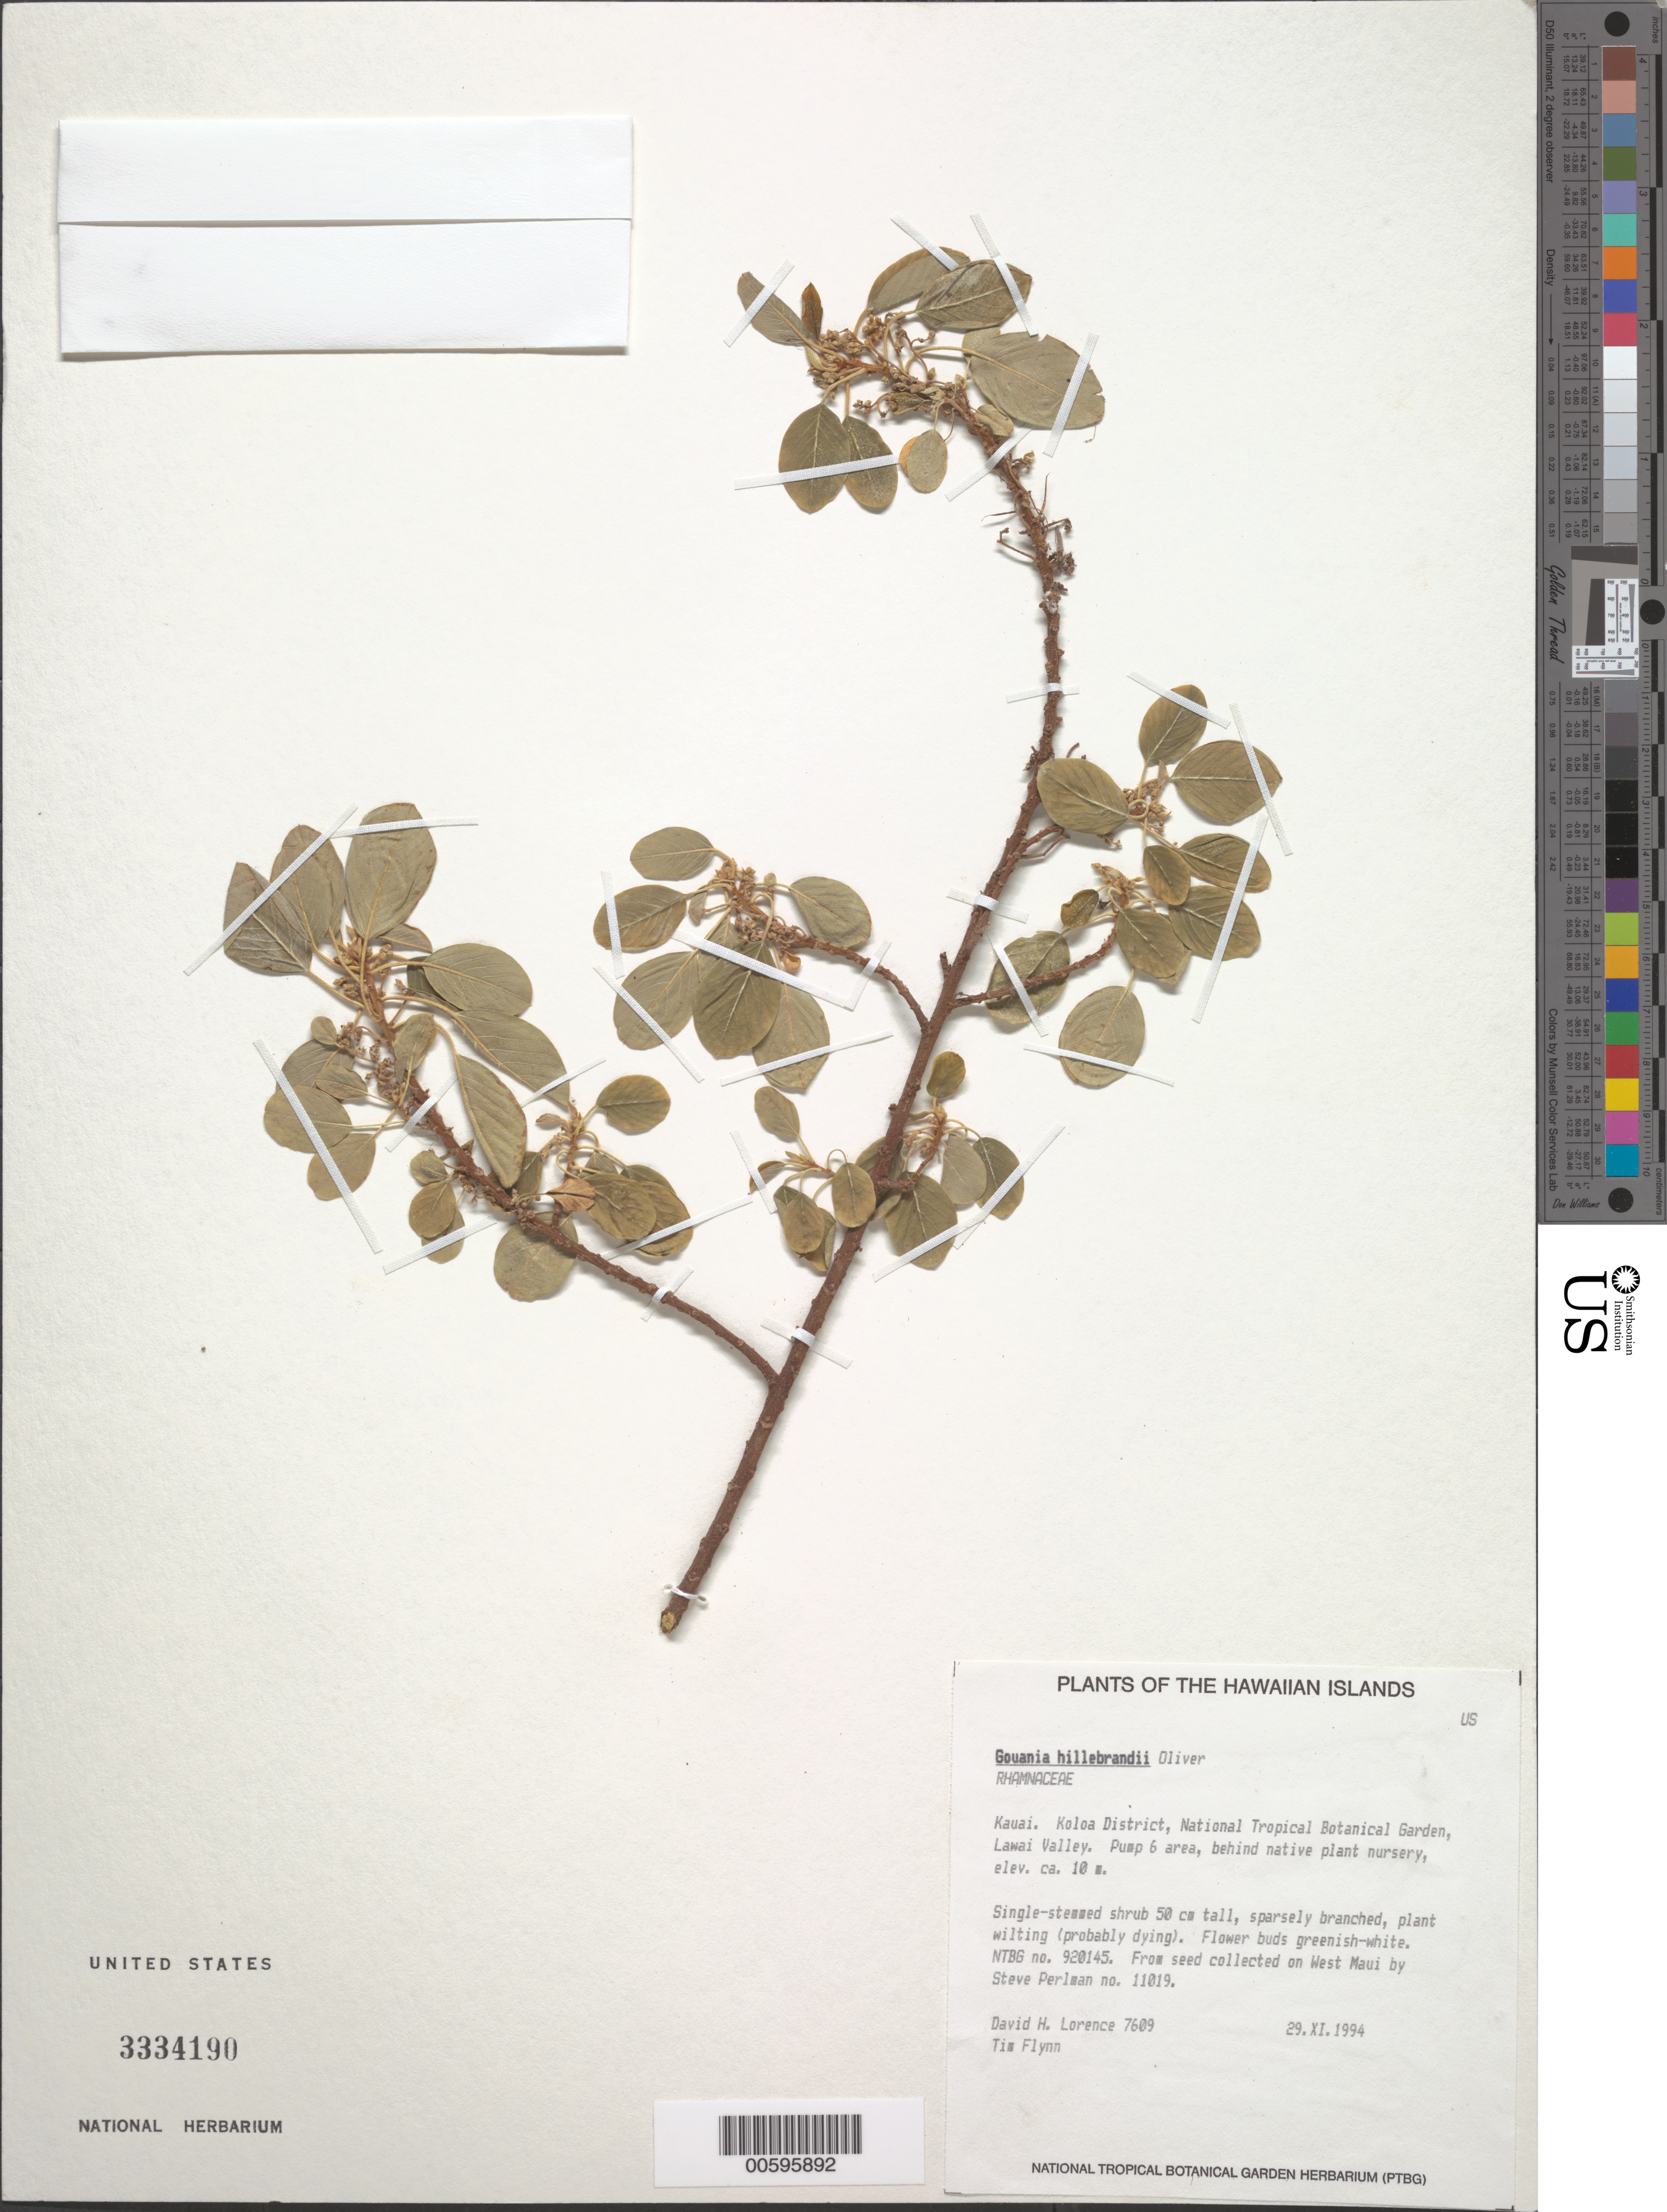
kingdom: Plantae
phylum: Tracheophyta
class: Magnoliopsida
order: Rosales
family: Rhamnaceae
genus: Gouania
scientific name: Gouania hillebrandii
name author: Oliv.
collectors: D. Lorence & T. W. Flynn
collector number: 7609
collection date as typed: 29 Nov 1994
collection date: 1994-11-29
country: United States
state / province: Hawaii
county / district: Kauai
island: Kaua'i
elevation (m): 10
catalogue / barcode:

────────────────────────────────────────

→ Given task
Replace "collector number" with "field number" throughout the listing and write it all out again with every other line unchanged, leaving out the pictures.

→ Task result
kingdom: Plantae
phylum: Tracheophyta
class: Magnoliopsida
order: Rosales
family: Rhamnaceae
genus: Gouania
scientific name: Gouania hillebrandii
name author: Oliv.
collectors: D. Lorence & T. W. Flynn
field number: 7609
collection date as typed: 29 Nov 1994
collection date: 1994-11-29
country: United States
state / province: Hawaii
county / district: Kauai
island: Kaua'i
elevation (m): 10
catalogue / barcode:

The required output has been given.